I rode Road Kings for years before getting the Electra Glide. Did continental trips and repetitive 800 mile days with Road Kings with no problems. The way this bike handles and the way it'll sit I can already tell it would be fine for long days and long trips too. With good suspension, a saddle that fits you well and bars adjusted correctly to you they're all good bikes for the highway. No reason you couldn't tour with any of them.
They are different rides though. If it's a day with wicked cross winds the Road Glide is a more difficult ride at highway speeds. The cross section will bounce you around. In good weather the Road Glide is the easiest ride on the highway though. It's a little quieter behind the bigger fairing. Turbulence from big rigs doesn't shake the fairing when you're in the rear quartering position as you go around them. All tolled it's just a slightly less demanding ride. You're also a bit more comfortable on that bike in really crappy wet or cold weather. Just a bit more protection than is offered by the Electra Glide.
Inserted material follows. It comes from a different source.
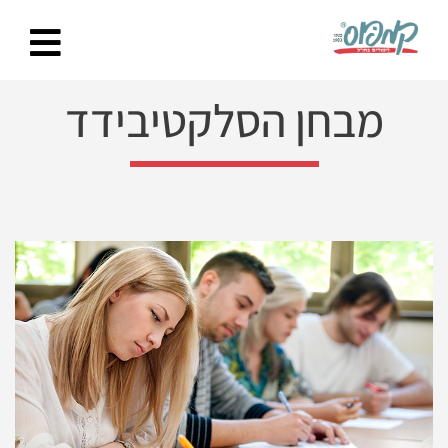
Ski
t
conten
מבחן הסלקטיבידד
The Road Glide always "feels" bigger though. I know it's the same frame and, basically, the same bike on all three. But the "feel" is always bigger on the Road Glide. Going back and forth from Road Glide to Electra Glide is always something that surprises with the immediate feeling of difference. The Electra Glide seems smaller and it is closer. Go from the Road Glide to the Road King and the FLHR feels downright small for just a bit.
I know some do but I wouldn't ride long days on the Road King without a windshield. A long comfortable day on an FLHR with a properly sized windshield might easily be six tanks (I do about 150 a tank usually) Without a windshield it's four. Makes a huge difference.
I'd take any of them, properly rigged, on the highway for a trip without a moment's hesitation. If I were headed out for a day or a weekend's play on the small roads and had to pick one I'd take the Road King in a heart beat.
They're all comfortable though. And they'll all three competent. I've had the Road Glide in the mountains both in the Rockies and back east. It's fine to throw around. Both fairinged bikes have done seven tank days and comfortably rode five tanks the next day. The Road King will be more fun to just throw around. But it would be a perfectly competent highway bike too.
That's at least partly the way it's put together though. For all of them actually. Could have assembled versions of each that were more dedicated toward or away from some task or another. But they've all got good touring saddles. They've all had handlebars changed after the saddles were selected with bar choices that made for comfortable riding positions. And they've all got good suspension that makes the bikes handle well and be smooth down the highway.
Beyond those three things everything else is differences at the margin. Get those three things right and you could ride a little Dyna all day long comfortably then shower off and take it bar hopping that night. It's the same with the heavy weight bikes. Mother Harley may not give them to us properly equipped to really be multi-mission machines. But we can get them there. And when we do they're great. Because you can then use them however you want whenever the mood strikes.